NEW ORLEANS—New research presented at the 92nd Annual Meeting of the American Association for Cancer Research (AACR) shows that medulloblastoma, the most common malignant brain tumor in children, is actually two diseases with distinctly different clinical, pathologic, and genetic characteristics.
Torsten Pietsch, MD, professor of neuropathology, University of Bonn, Germany, led the study that differentiated several genetic mutations in a series of 63 medulloblastomas, including cases of the classic as well as the desmoplastic (or nodular) variant. Some of the tumors were recently removed from patients while others came from stored samples.
The same mutations found in desmoplastic medulloblastomas were not found in patients with the classic type of the disease, he said. Desmoplastic medulloblastomas are associated with alterations on chromosome 9, whereas the classic form frequently carries alterations on chromosome 17.
"These findings are significant because they could lead to a new therapy for one type of medulloblastoma that would directly target the genetic mechanisms of the disease," he commented. An estimated 400 to 500 children are diagnosed with medulloblastomas each year in the United States.

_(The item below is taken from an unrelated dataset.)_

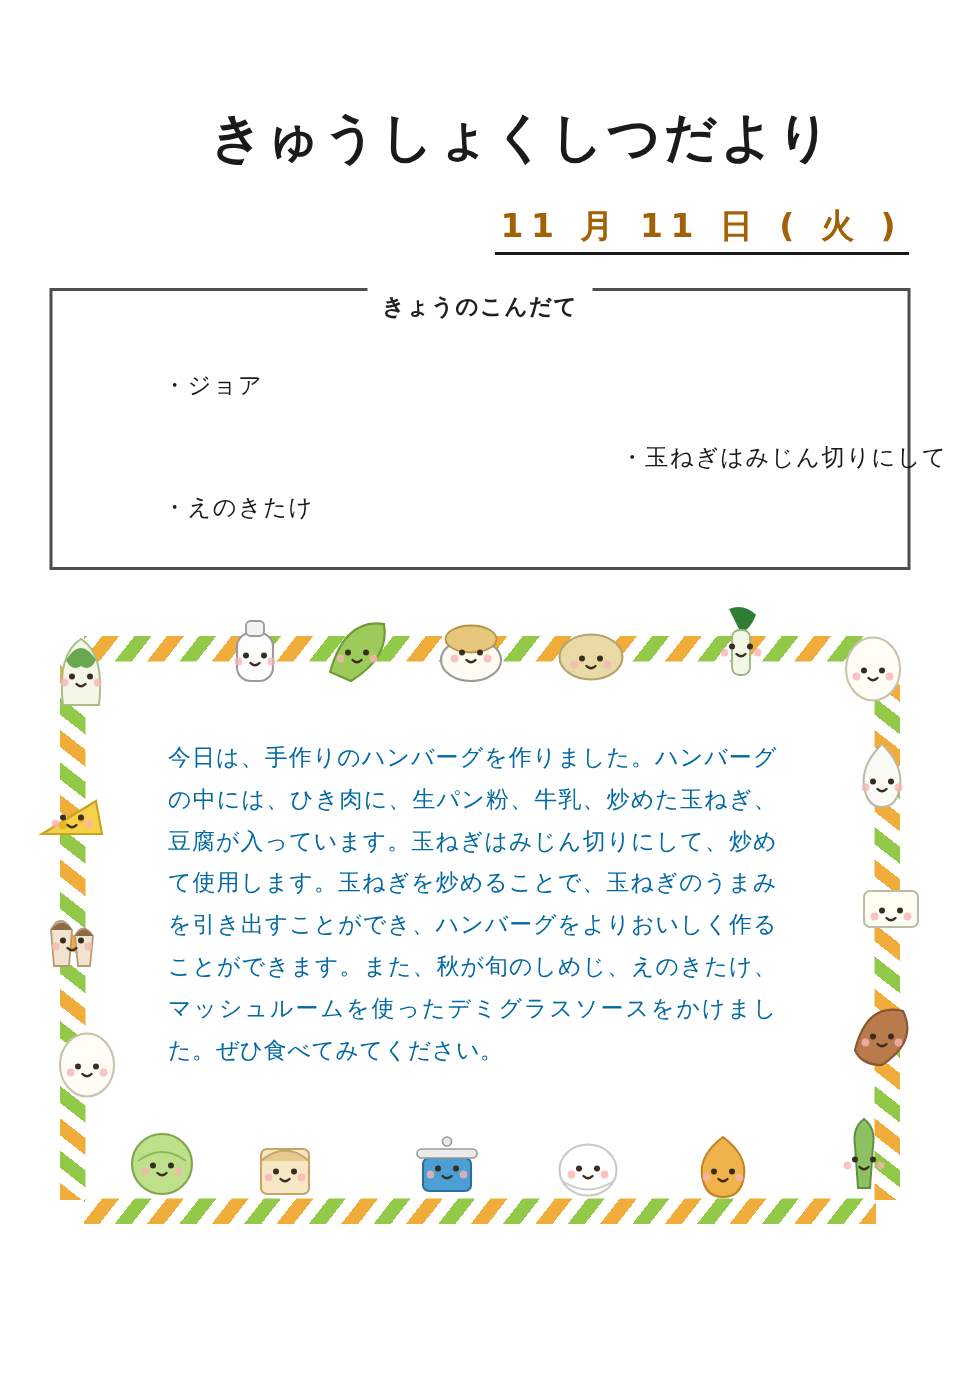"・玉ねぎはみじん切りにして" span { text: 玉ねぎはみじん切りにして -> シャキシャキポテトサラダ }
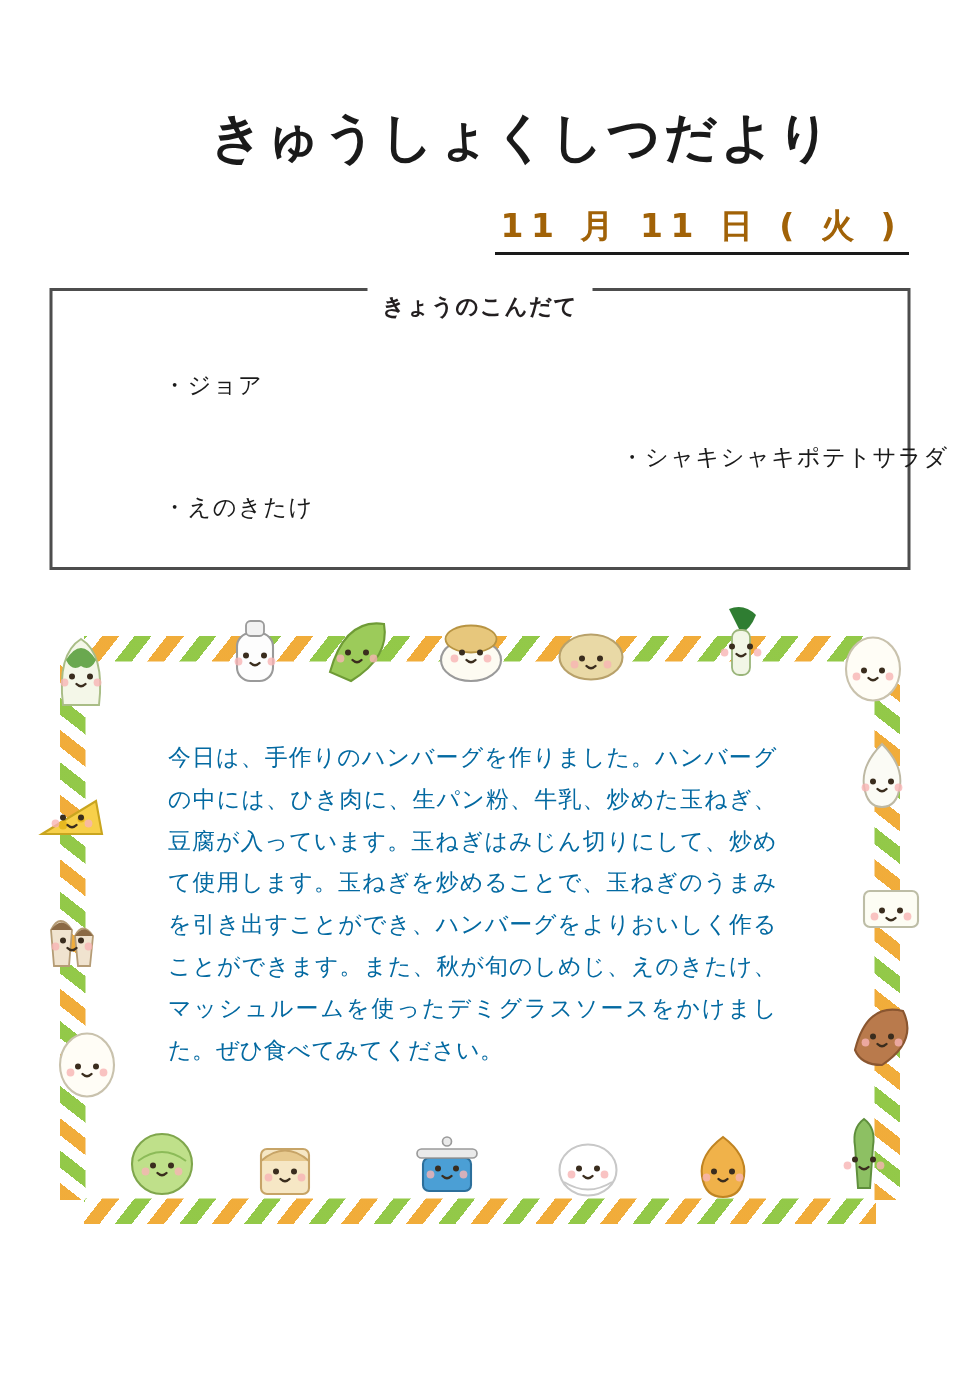"・えのきたけ" span { text: えのきたけ -> 炒めた玉ねぎ }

In desmoplastic medulloblastomas, mutations were found in two genes, PTCH (patched), located on chromosome 9, and SMOH (smoothened). These genes help regulate normal development of the brain and other organs as components of a developmental control signaling pathway. Mutations in either gene result in overactivation of this pathway, which can lead to uncontrolled growth of cancer cells (see Figure). This over-activation is not seen in the classic type of the disease, Dr. Pietsch said.
"The PTCH gene has been known for years to be an important regulator of cell growth in normal development of embryos. You need this gene and this pathway for the normal development of many organs, including the brain," he said.
These alterations are apparently a "very early event" in these tumors, Dr. Pietsch said at a press conference held in conjunction with the meeting. He noted that researchers at Johns Hopkins and Stanford have identified substances that can block the uncontrolled cell growth resulting from these mutations. "These substances have low toxicity in adult, nonpregnant animals and can reverse the effects of such mutations in vitro, possibly leading to future mechanism-based novel treatment strategies," he said.